We analyzed the amount of sweat the test persons produced. Figure 5 shows the difference in body mass without clothing, that is, the mass loss of the test persons. Figure 6 shows the amount of sweat absorbed by the sportswear for each test person and suit.

On average, the test persons lost 100–200 g from their body mass during running (Figure 5). Some of it remained in the sportswear as sweat, and the rest evaporated, cooling the body.

The moisture absorbed by Made-to-measure Sportswear 1 and 2 can be compared well because they were made of the same fabric and the only difference between them is in compression (Figure 6). The higher compression Made-to-measure Sportswear 2 absorbed far more moisture than the lower compression Made-to-measure Sportswear 1 in the case of three test persons (TP2, TP3, and TP4), while in the case of Test Person 1, the two values were nearly identical. The higher compression Made-to-measure Sportswear 2 caused a higher reduction in body mass than the lower compression suit in the case of three test persons (TP1, TP3, and TP4), while with Test Person 2, both sports suits resulted in nearly identical body mass loss (Figure 5). These results indicate that higher compression generated more sweating.

Figure 7a–d shows the average body surface temperatures as a function of time for each test person and sports suit. As time passes, the average temperature decreases, due to the more intensive sweating, as the evaporating sweat and the moving air caused by running take heat away. The test persons stopped after 15 min.

The results obtained for Made-to-measure Sportswear 1 and 2 can be compared well in the case of thermal imaging as well since they were made from the same fabric; the only difference between them is in compression.

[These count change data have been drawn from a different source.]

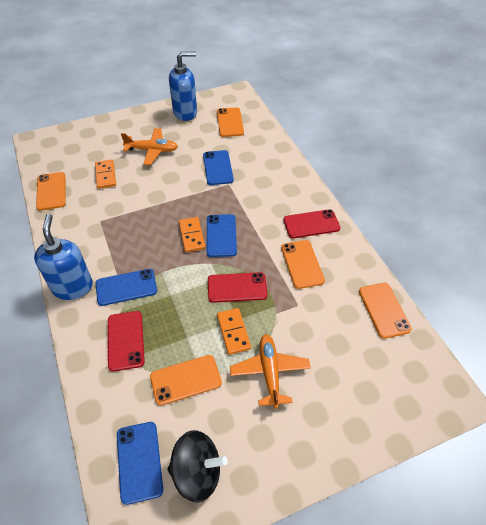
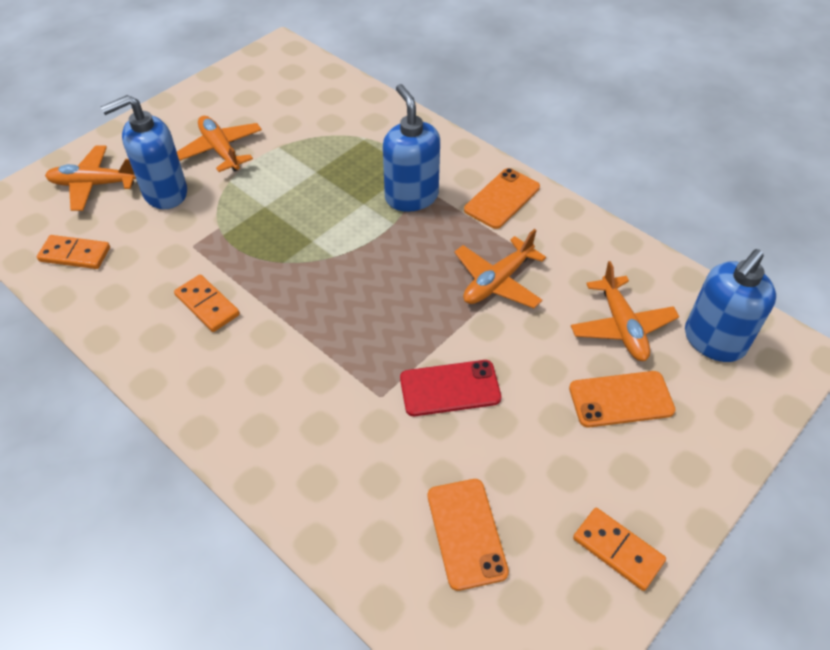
black spinning top: 1 -> 0
blue phone: 4 -> 0
blue soap dispenser: 2 -> 3
orange phone: 5 -> 3
orange plane: 2 -> 4
red phone: 3 -> 1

For better comparison, Figure 8 shows the average body surface temperature calculated for the whole running period. While wearing the higher compression Made-to-measure Sportswear 2, three test persons (TP1, TP3, and TP4) had a higher body surface temperature during running than in the case of the lower compression Made-to-measure Sportswear 1. In the case of Test Person 2, the opposite was true. These results indicate that higher compression generated higher body surface temperature.

4. Conclusions

Our goal was to analyze whether the compression of sportswear on the athlete’s body influences the clothing physiology comfort of the athlete. We included four test persons and used three different types of compression sportswear. We measured the compression of sportswear on the test persons, their body surface temperature, and the intensity of their sweating during running at increasing speed.

Our results indicate that the test persons sweated more in the higher compression Made-to-measure Sportswear 2. Their body surface temperature was higher than in the lower compression Made-to-measure Sportswear 1. We plan to conduct more extensive tests with more test persons to reveal more accurate relationships. Furthermore, we wish to supplement our research with measurements with zero compression sportswear.

However, our initial results strongly indicate that in high-tech sports clothing, the compression applied to increase performance has a considerable effect on the clothing physiology comfort of the athlete. This fact cannot be ignored when sports clothing is designed and fitted.